Brief: Produce a word-for-word copy of the line that contains "keyboard: none [304,319,604,403]" and each line after it through the end of the material, omitting pictures and all other lines.

Data provided:

_ _ _ _

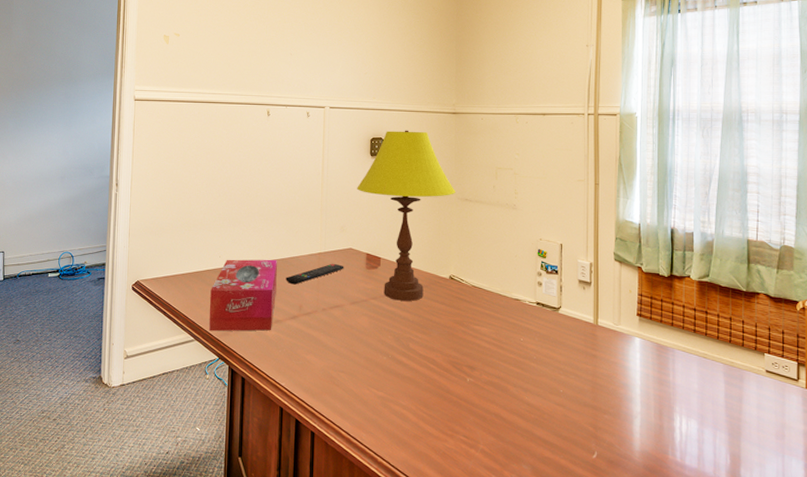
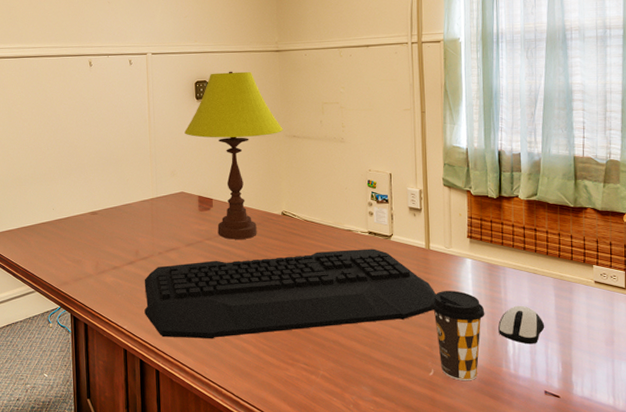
tissue box: present [209,259,277,332] -> none [47,208,112,282]
remote control: present [286,263,344,285] -> none [120,207,177,231]
keyboard: none [304,319,604,403] -> present [144,248,437,339]
coffee cup: none [596,369,652,467] -> present [430,290,485,381]
computer mouse: none [666,390,714,433] -> present [498,305,545,345]

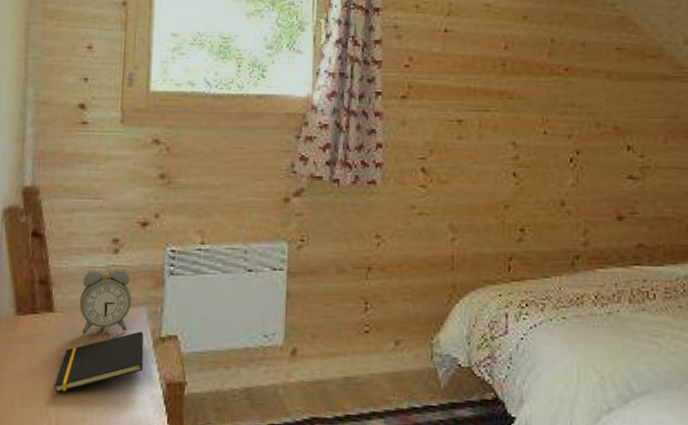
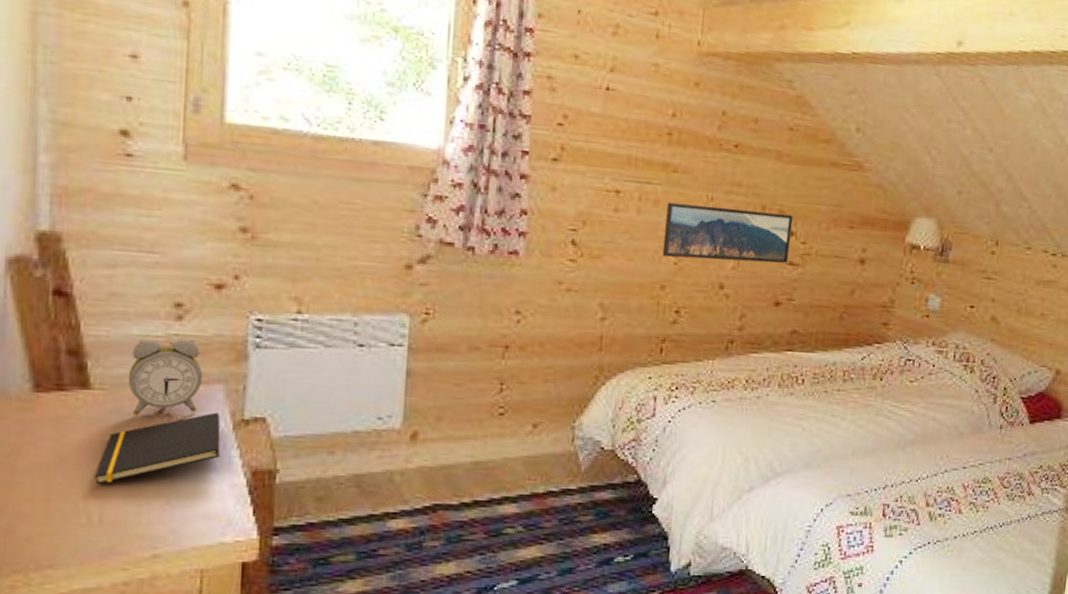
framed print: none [504,127,629,178] -> present [662,202,793,263]

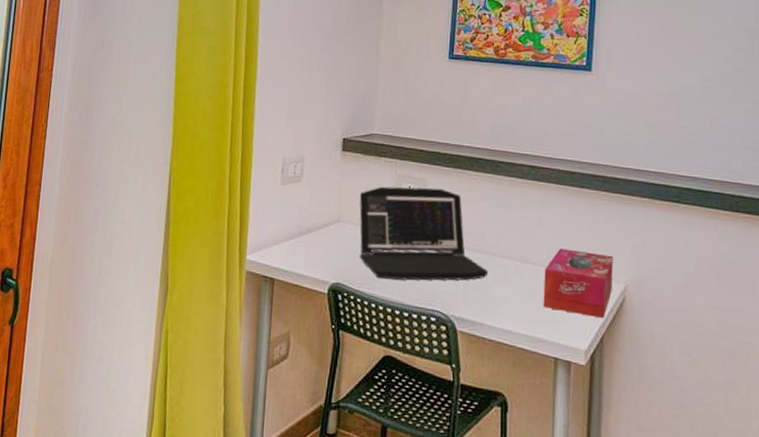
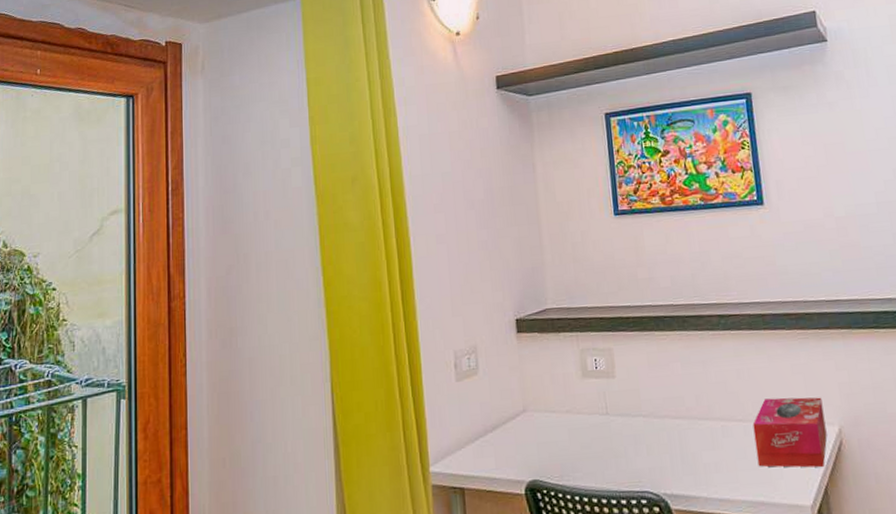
laptop: present [359,186,489,281] -> none [543,356,695,466]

_ _ _ _

Result of this task:
keyboard: none [304,319,604,403] -> present [144,248,437,339]
coffee cup: none [596,369,652,467] -> present [430,290,485,381]
computer mouse: none [666,390,714,433] -> present [498,305,545,345]

framed print: none [504,127,629,178] -> present [662,202,793,263]

laptop: present [359,186,489,281] -> none [543,356,695,466]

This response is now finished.